No dia em que escrevo, a maior parte da imprensa europeia não tem chamadas de primeira página para a guerra de agressão russa na Ucrânia. Os jornais que lhe fazem referência na capa, fazem-no em pequenos quadrados, em lugar secundário. E não era porque não tivesse acontecido nada: nas páginas interiores, havia notícias de mais bombardeamentos, e de uma viagem da presidente da Comissão Europeia a Kiev. Mas em França, as manchetes falavam da reforma das pensões, em Espanha, das relações com Marrocos, e em Portugal, do palco da JMJ. Se um dia os nossos netos nos perguntarem o que nos inquietava quando uma parte da Europa estava a ser devastada pela guerra, teremos de responder: um palco em Lisboa.

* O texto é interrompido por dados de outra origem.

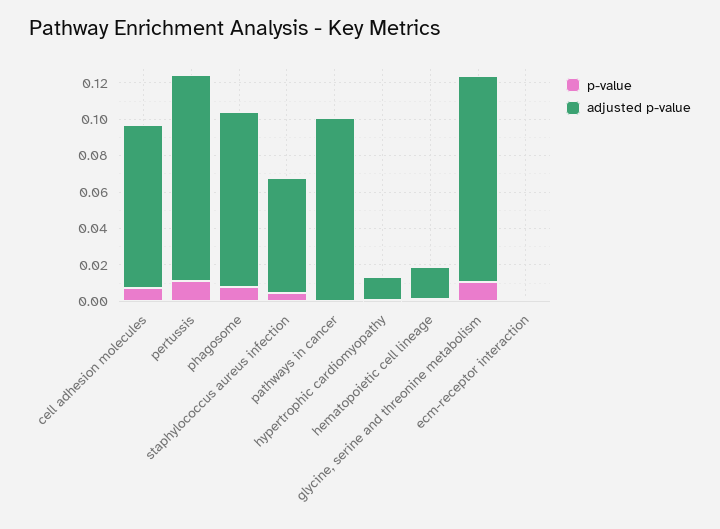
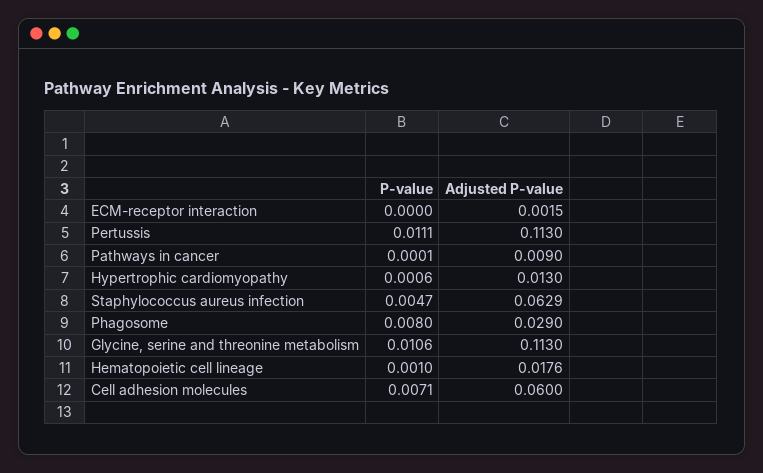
  {
    "p-value": {
      "cell adhesion molecules": 0.0071,
      "pertussis": 0.0111,
      "phagosome": 0.008,
      "staphylococcus aureus infection": 0.0047,
      "pathways in cancer": 0.0001,
      "hypertrophic cardiomyopathy": 0.0006,
      "hematopoietic cell lineage": 0.001,
      "glycine, serine and threonine metabolism": 0.0106,
      "ecm-receptor interaction": 0
    },
    "adjusted p-value": {
-     "cell adhesion molecules": 0.09,
+     "cell adhesion molecules": 0.06,
      "pertussis": 0.113,
-     "phagosome": 0.095,
+     "phagosome": 0.029,
      "staphylococcus aureus infection": 0.0629,
-     "pathways in cancer": 0.1,
+     "pathways in cancer": 0.009,
      "hypertrophic cardiomyopathy": 0.013,
      "hematopoietic cell lineage": 0.0176,
      "glycine, serine and threonine metabolism": 0.113,
      "ecm-receptor interaction": 0.0015
    }
  }

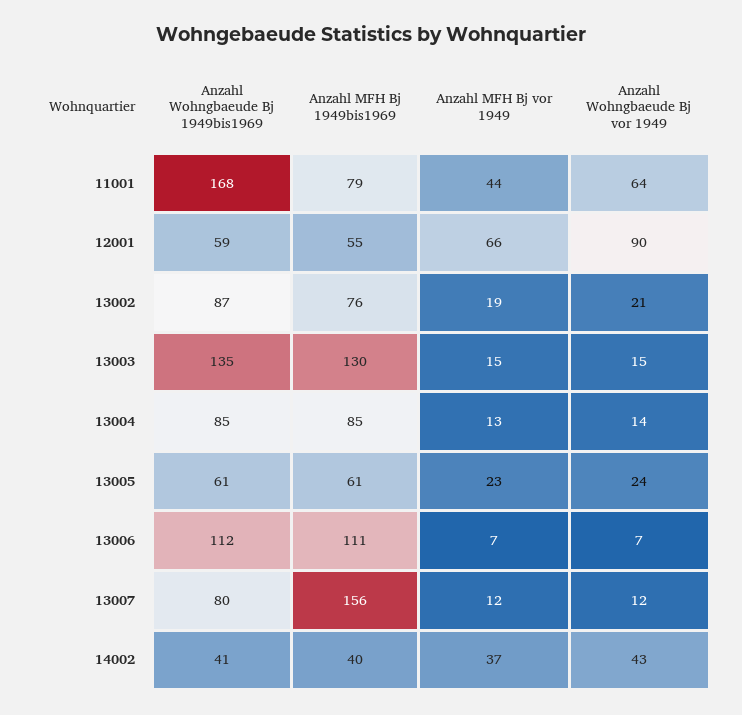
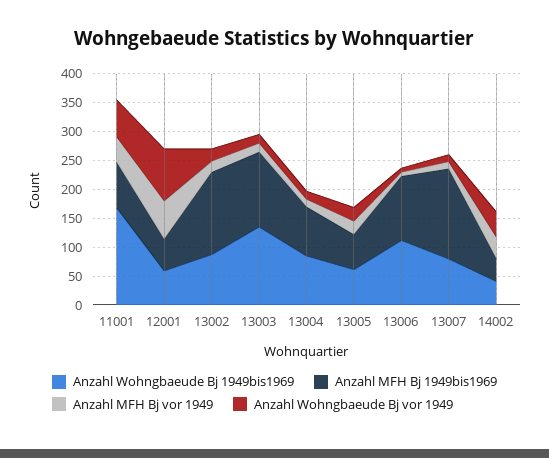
  {
    "Anzahl Wohngbaeude Bj 1949bis1969": {
      "11001": 168,
      "12001": 59,
      "13002": 87,
      "13003": 135,
      "13004": 85,
      "13005": 61,
      "13006": 112,
      "13007": 80,
      "14002": 41
    },
    "Anzahl MFH Bj 1949bis1969": {
      "11001": 79,
      "12001": 55,
-     "13002": 76,
+     "13002": 150,
      "13003": 130,
      "13004": 85,
      "13005": 61,
      "13006": 111,
      "13007": 156,
      "14002": 40
    },
    "Anzahl MFH Bj vor 1949": {
      "11001": 44,
      "12001": 66,
      "13002": 19,
      "13003": 15,
      "13004": 13,
      "13005": 23,
      "13006": 7,
      "13007": 12,
      "14002": 37
    },
    "Anzahl Wohngbaeude Bj vor 1949": {
      "11001": 64,
      "12001": 90,
      "13002": 21,
      "13003": 15,
      "13004": 14,
      "13005": 24,
      "13006": 7,
      "13007": 12,
      "14002": 43
    }
  }

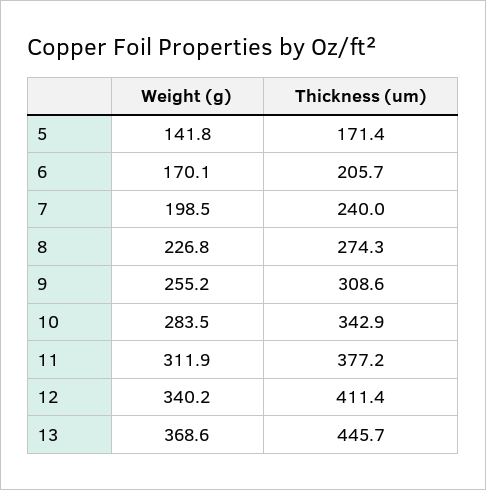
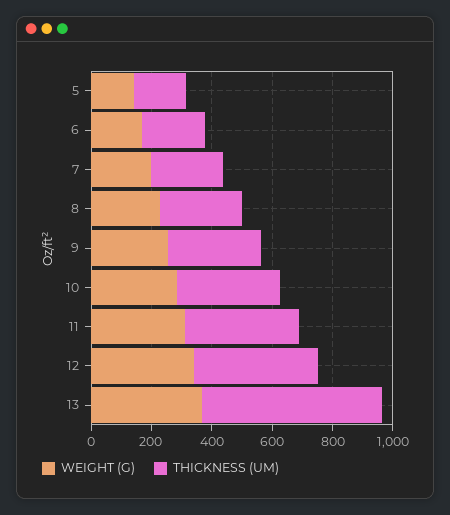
  {
    "Weight (g)": {
      "5": 141.8,
      "6": 170.1,
      "7": 198.5,
      "8": 226.8,
      "9": 255.2,
      "10": 283.5,
      "11": 311.9,
      "12": 340.2,
      "13": 368.6
    },
    "Thickness (um)": {
      "5": 171.4,
      "6": 205.7,
      "7": 240,
      "8": 274.3,
      "9": 308.6,
      "10": 342.9,
      "11": 377.2,
      "12": 411.4,
-     "13": 445.7
+     "13": 600
    }
  }

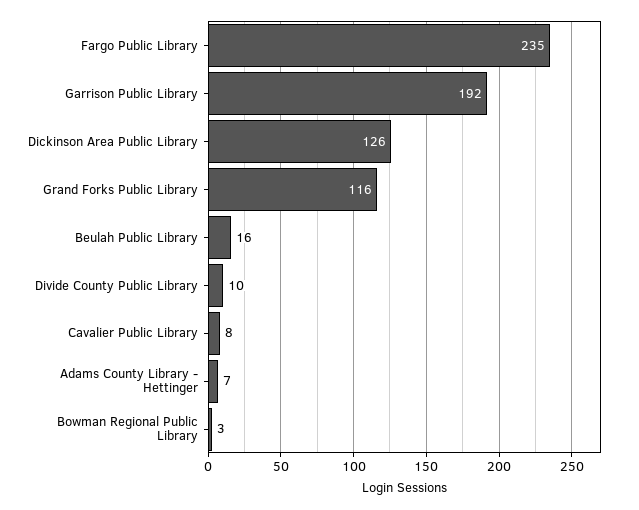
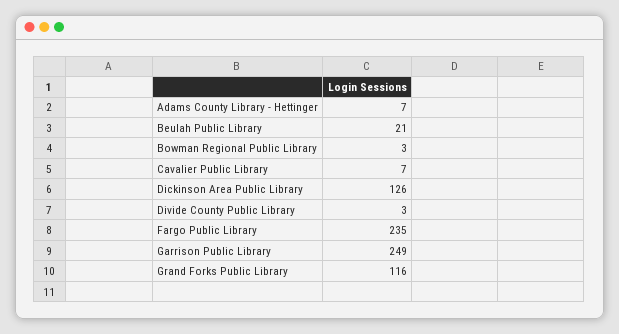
  {
    "Fargo Public Library": 235,
-   "Garrison Public Library": 192,
+   "Garrison Public Library": 249,
    "Dickinson Area Public Library": 126,
    "Grand Forks Public Library": 116,
-   "Beulah Public Library": 16,
+   "Beulah Public Library": 21,
-   "Divide County Public Library": 10,
+   "Divide County Public Library": 3,
-   "Cavalier Public Library": 8,
+   "Cavalier Public Library": 7,
    "Adams County Library - Hettinger": 7,
    "Bowman Regional Public Library": 3
  }

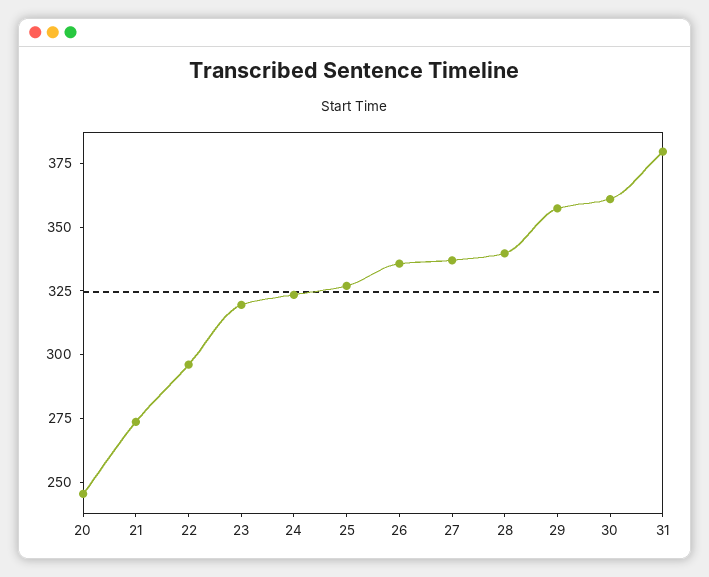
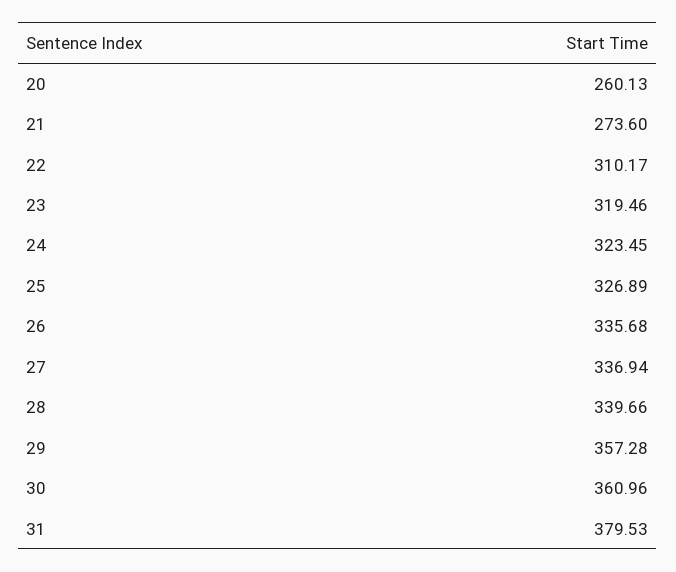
  {
-   "20": 245,
+   "20": 260.13,
    "21": 273.6,
-   "22": 295,
+   "22": 310.17,
    "23": 319.46,
    "24": 323.45,
    "25": 326.89,
    "26": 335.68,
    "27": 336.94,
    "28": 339.66,
    "29": 357.28,
    "30": 360.96,
    "31": 379.53
  }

Eu próprio, nestas colunas semanais, não escrevo sobre o tema há quatro meses. E no entanto, a invasão russa da Ucrânia é a maior guerra na Europa desde o fim da II Guerra Mundial, sem esquecer as guerras de partilha da Jugoslávia na década de 1990. Há um ano, quando Putin concentrou tropas à volta da Ucrânia, ninguém acreditou que uma guerra seria possível. E quando começou, ninguém teria acreditado que um ano depois a guerra, ainda em curso, pudesse alguma vez passar para a segunda linha da actualidade noticiosa.

O nosso mundo, afinal, não acabou. Nada, do que nos disseram que ia acontecer, aconteceu. A Ucrânia não se desmanchou imediatamente sob a agressão russa. As sanções económicas ocidentais não destruíram a ditadura de Putin. Os cortes de fornecimento de gás russo não fazem tremer a Europa ocidental. Os refugiados foram absorvidos, a inflação está a descer. A guerra é na Europa, mas por vezes parece decorrer numa daquelas paragens remotas onde os conflitos militares são endémicos. Anos de ausência de conflito em terra europeia quase nos fizeram acreditar que uma guerra tão perto de casa, para não dizer dentro de casa, e envolvendo quase todas as grandes potências, directa ou indirectamente, seria insuportável. Mas afinal, não. Afinal, vive-se bem a guerra.